Così, ieri mattina il sito corsaro è riapparso all'indirizzo www.wikileaks.ch, in Svizzera. Registrato dal Partito pirata elvetico, che come quello svedese reclama libertà di parola e di download, è servito per alcune ore a fare da Dns server, rimandando a due diversi server, uno nel cuore della Francia e uno in un'area semi-disabitata della Svezia (gli indirizzi Ip sono facilmente localizzabili geograficamente, grazie a siti come www.utrace.eu).
Peccato che sia durata solo poche ore: ieri nel tardo pomeriggio, l'indirizzo svizzero di WikiLeaks non funzionava già più. Ed ecco che, alle 18.40 ora italiana, su Twitter compare un nuovo messaggio pirata: siamo raggiungibili su wikileaks.de, wikileaks.fi e wikileaks.nl. In altre parole, Assange continua a parlare dalla Germania, dalla Finlandia e dall'Olanda. Ed è possibile che presto o tardi lo farà anche dall'Italia: il dominio wikileaks.it è stato registrato lo scorso maggio.
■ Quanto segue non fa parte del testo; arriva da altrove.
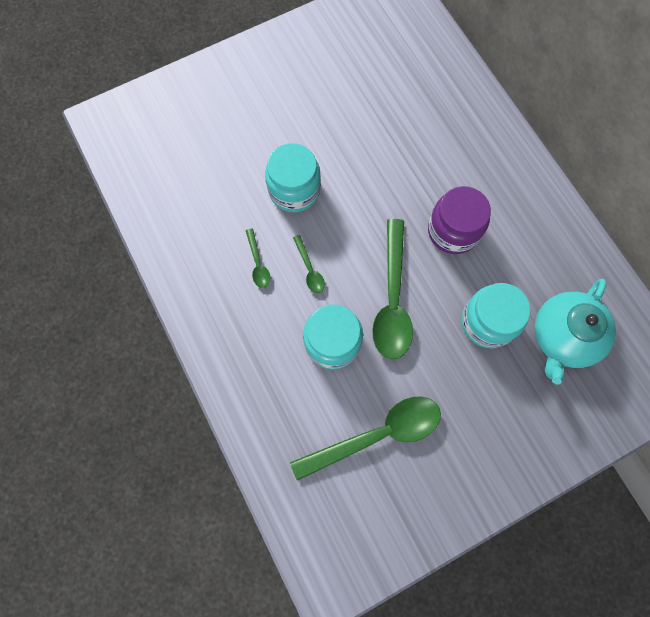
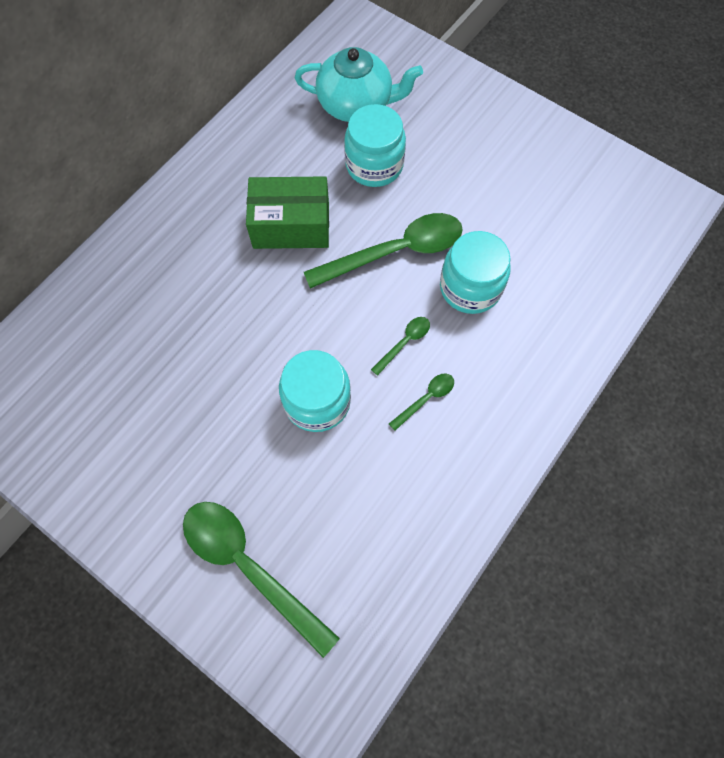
camera: 115 degrees left, 5 degrees down
green spoon [290,396,441,481] -> green spoon moved to [183,502,340,658]
purple jar [428,186,491,254] -> green box [246,176,329,249]

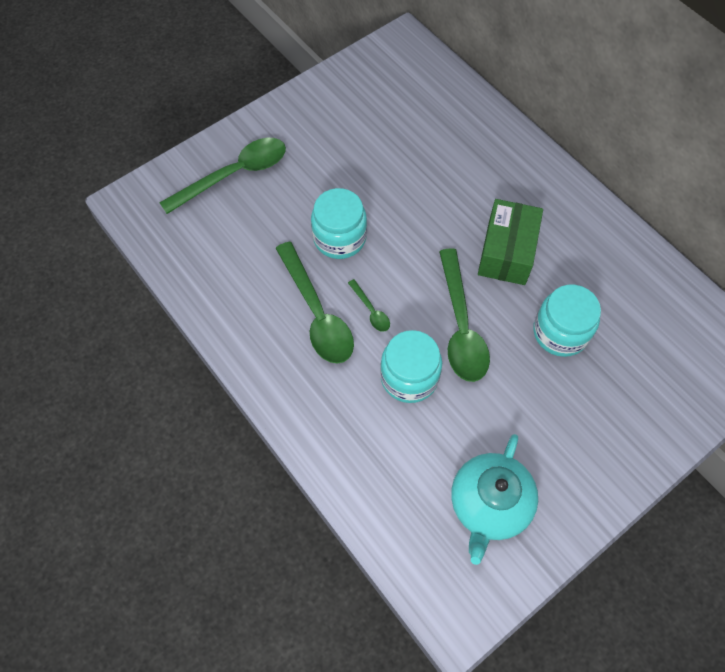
camera: 105 degrees right, 5 degrees down
turquoise teapot [295,47,423,122] -> turquoise teapot moved to [451,434,538,565]
green spoon [389,373,454,431] -> green spoon [275,242,354,364], size x2.22

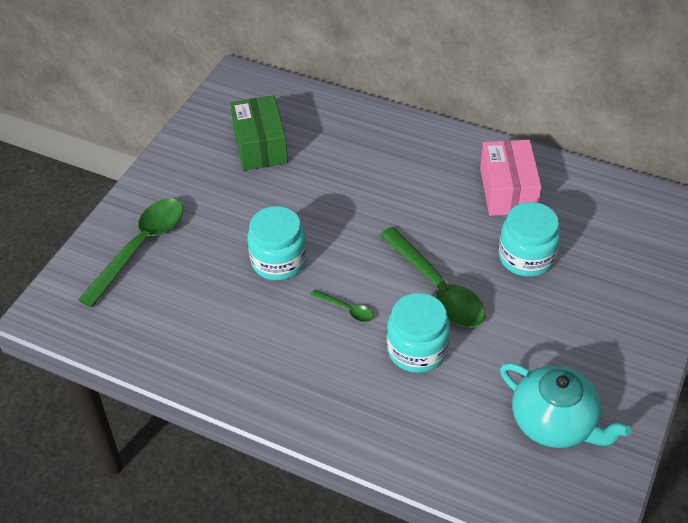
camera: 25 degrees left, 15 degrees down
green spoon [275,242,354,364] -> none
turquoise teapot [451,434,538,565] -> turquoise teapot turned 45 degrees counterclockwise [500,363,631,448]
green box [478,199,543,285] -> green box moved to [230,95,288,171]
none -> pink box [480,140,542,216]

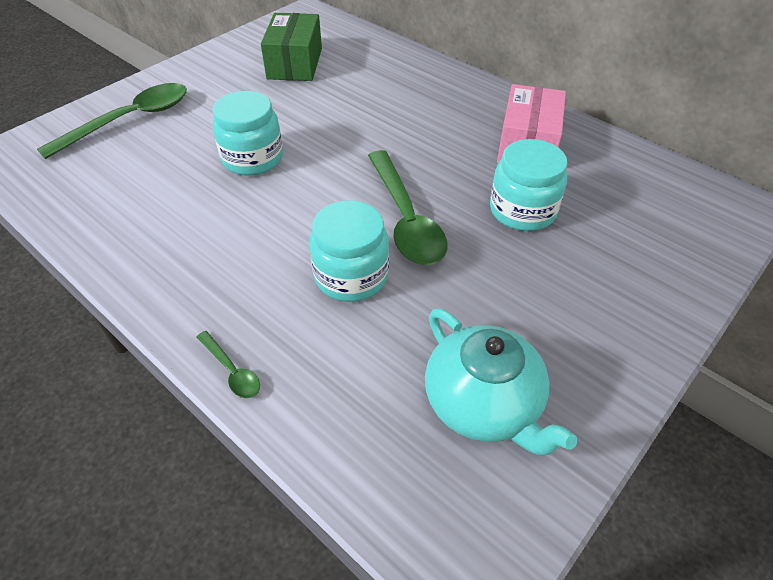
camera: 15 degrees right, 0 degrees up
green spoon [311,289,374,322] -> green spoon moved to [197,331,260,398]

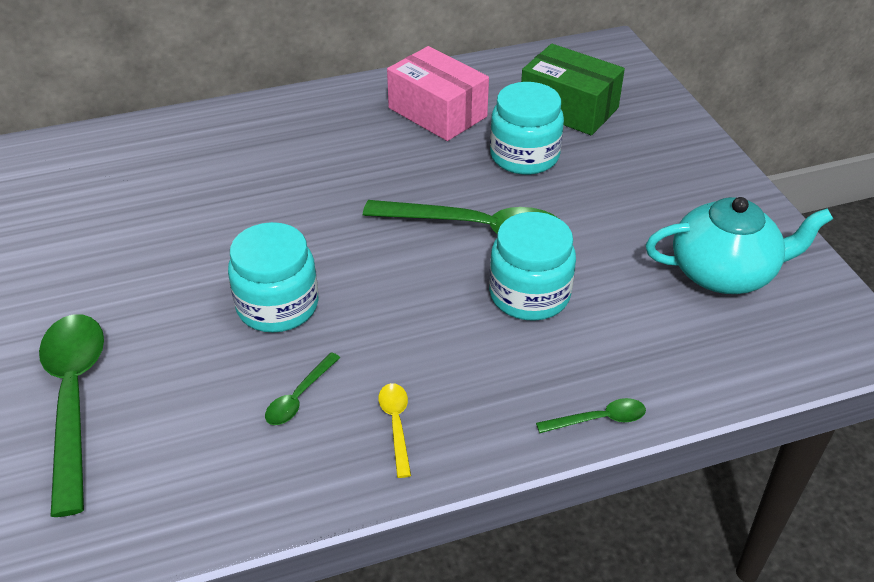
camera: 60 degrees left, 5 degrees down
green box [261,13,322,81] -> green box moved to [521,44,625,135]
none -> green spoon [265,352,340,425]
none -> yellow spoon [378,383,411,478]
Possiamo stare certi che l'inseguimento digitale andrà avanti ancora un bel po'. Ma gli esiti sono incerti: ad esempio, quando arriveranno le pressioni su Twitter, per togliere ad Assange il microfono di riserva?
Intanto però, ieri un microfono gliel'ha dato il quotidiano inglese The Guardian, consentendo ad Assange di rispondere alle domande dei lettori. «Già dal 2007 – ha spiegato l'hacker australiano – abbiamo piazzato deliberatamente alcuni dei nostri server in giurisdizioni dove la libertà di parola scarseggia, in modo da separare la retorica dalla realtà».
Eppure lui si sente sicuro. «L'archivio è stato distribuito, in forma criptata, a 100mila persone nel mondo. Se a noi succedesse qualcosa, verrebbe decodificato automaticamente. La Storia vincerà. E il mondo sarà migliore. Sopravviveremo? Questo dipende da voi», ha detto Assange, profetizzando una disfida campale.
WikiLeaks è «il primo Samizdat globale», proclama il fondatore. Il Samizdat era un documento censurato che i dissidenti sovietici facevano circolare. Vladimir Bukovsky lo definiva così: «Lo scrivo, lo stampo, lo distribuisco e mi arrestano». Ma la carta è carta. I bit sono bit.